> [EXERCISE PASSAGE]
|---|
The position eigenstates in the position-space representation formally allow you to build any function: $$f(x) = \int c_{x'} \delta(x-x')\,\mathrm{d}x'\text{,}$$ and you have uncountable freedom in specifying the uncountably many coefficients $c_{x'}$. However, most of this freedom is illusory, because the $L^2$ inner product $$\langle f|g\rangle = \int f^*(x)g(x)\,\mathrm{d}x$$ is unable to distinguish functions whose difference has vanishing norm-squared: $$||f-g||^2 = \langle f-g|f-g\rangle = 0\text{.}$$ Any two functions differing only on a finite or countable set will do, but this is also possible even for functions differing on an uncountable set--as long as that set has zero measure.

Using the Cauchy-Schwarz inequality, one can easily prove that for such a pair of functions, given any $h\in L^2$, $\langle f-g|h\rangle = 0$. In other words, such a difference cannot possibly have any physical significance, since both of them will predict exactly the same probabilities in every situation conceivable in quantum mechanics.
|---|
> [SOURCE RECORDS]

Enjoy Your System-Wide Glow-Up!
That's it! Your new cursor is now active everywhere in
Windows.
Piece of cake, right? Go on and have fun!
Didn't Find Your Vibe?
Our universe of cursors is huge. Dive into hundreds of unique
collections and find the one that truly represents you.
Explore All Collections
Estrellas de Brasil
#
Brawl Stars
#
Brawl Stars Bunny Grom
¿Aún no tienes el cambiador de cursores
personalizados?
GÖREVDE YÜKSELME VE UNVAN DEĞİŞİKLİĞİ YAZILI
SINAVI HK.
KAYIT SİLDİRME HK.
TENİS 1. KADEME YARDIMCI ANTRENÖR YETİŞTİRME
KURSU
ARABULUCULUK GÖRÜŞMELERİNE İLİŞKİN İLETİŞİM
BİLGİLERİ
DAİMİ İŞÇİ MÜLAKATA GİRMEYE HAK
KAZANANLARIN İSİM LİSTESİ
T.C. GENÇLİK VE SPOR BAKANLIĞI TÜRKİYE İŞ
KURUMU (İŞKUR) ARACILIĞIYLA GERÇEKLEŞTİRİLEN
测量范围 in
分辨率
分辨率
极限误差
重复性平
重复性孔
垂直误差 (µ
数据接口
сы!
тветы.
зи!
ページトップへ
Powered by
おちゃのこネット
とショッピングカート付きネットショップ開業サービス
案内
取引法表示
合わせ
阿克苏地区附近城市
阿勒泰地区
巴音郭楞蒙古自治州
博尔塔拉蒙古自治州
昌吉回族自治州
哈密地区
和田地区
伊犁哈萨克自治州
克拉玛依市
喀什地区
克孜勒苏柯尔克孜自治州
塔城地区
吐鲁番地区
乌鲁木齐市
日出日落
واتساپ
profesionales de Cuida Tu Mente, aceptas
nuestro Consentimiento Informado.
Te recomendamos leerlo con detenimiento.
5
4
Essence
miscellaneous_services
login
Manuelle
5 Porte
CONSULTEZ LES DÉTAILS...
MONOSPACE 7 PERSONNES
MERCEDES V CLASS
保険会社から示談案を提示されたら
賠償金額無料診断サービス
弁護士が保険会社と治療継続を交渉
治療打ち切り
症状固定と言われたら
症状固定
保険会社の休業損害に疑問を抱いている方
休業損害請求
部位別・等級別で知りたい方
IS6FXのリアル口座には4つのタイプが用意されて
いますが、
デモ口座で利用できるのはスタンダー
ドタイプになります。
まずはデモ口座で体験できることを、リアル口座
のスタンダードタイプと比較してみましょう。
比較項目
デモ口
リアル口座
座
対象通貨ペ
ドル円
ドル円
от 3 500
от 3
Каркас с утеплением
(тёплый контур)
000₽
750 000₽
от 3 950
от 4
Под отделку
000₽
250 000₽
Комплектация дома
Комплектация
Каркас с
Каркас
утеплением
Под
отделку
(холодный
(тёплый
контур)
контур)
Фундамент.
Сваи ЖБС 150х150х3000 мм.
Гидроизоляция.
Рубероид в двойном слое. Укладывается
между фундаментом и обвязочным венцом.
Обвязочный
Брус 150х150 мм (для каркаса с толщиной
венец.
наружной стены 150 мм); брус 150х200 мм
|---|
> [ACTIVITY LIST]
A. Reproduce the entire passage on position eigenstates word for word.
B. Please copy out everything in the records from their first line down to the line containing "personalizados?", keeping every word unchanged.
The passage and the records come from unrelated sources.

> [RESPONSES PER TASK]
A.
The position eigenstates in the position-space representation formally allow you to build any function: $$f(x) = \int c_{x'} \delta(x-x')\,\mathrm{d}x'\text{,}$$ and you have uncountable freedom in specifying the uncountably many coefficients $c_{x'}$. However, most of this freedom is illusory, because the $L^2$ inner product $$\langle f|g\rangle = \int f^*(x)g(x)\,\mathrm{d}x$$ is unable to distinguish functions whose difference has vanishing norm-squared: $$||f-g||^2 = \langle f-g|f-g\rangle = 0\text{.}$$ Any two functions differing only on a finite or countable set will do, but this is also possible even for functions differing on an uncountable set--as long as that set has zero measure.

Using the Cauchy-Schwarz inequality, one can easily prove that for such a pair of functions, given any $h\in L^2$, $\langle f-g|h\rangle = 0$. In other words, such a difference cannot possibly have any physical significance, since both of them will predict exactly the same probabilities in every situation conceivable in quantum mechanics.

B.
Enjoy Your System-Wide Glow-Up!
That's it! Your new cursor is now active everywhere in
Windows.
Piece of cake, right? Go on and have fun!
Didn't Find Your Vibe?
Our universe of cursors is huge. Dive into hundreds of unique
collections and find the one that truly represents you.
Explore All Collections
Estrellas de Brasil
#
Brawl Stars
#
Brawl Stars Bunny Grom
¿Aún no tienes el cambiador de cursores
personalizados?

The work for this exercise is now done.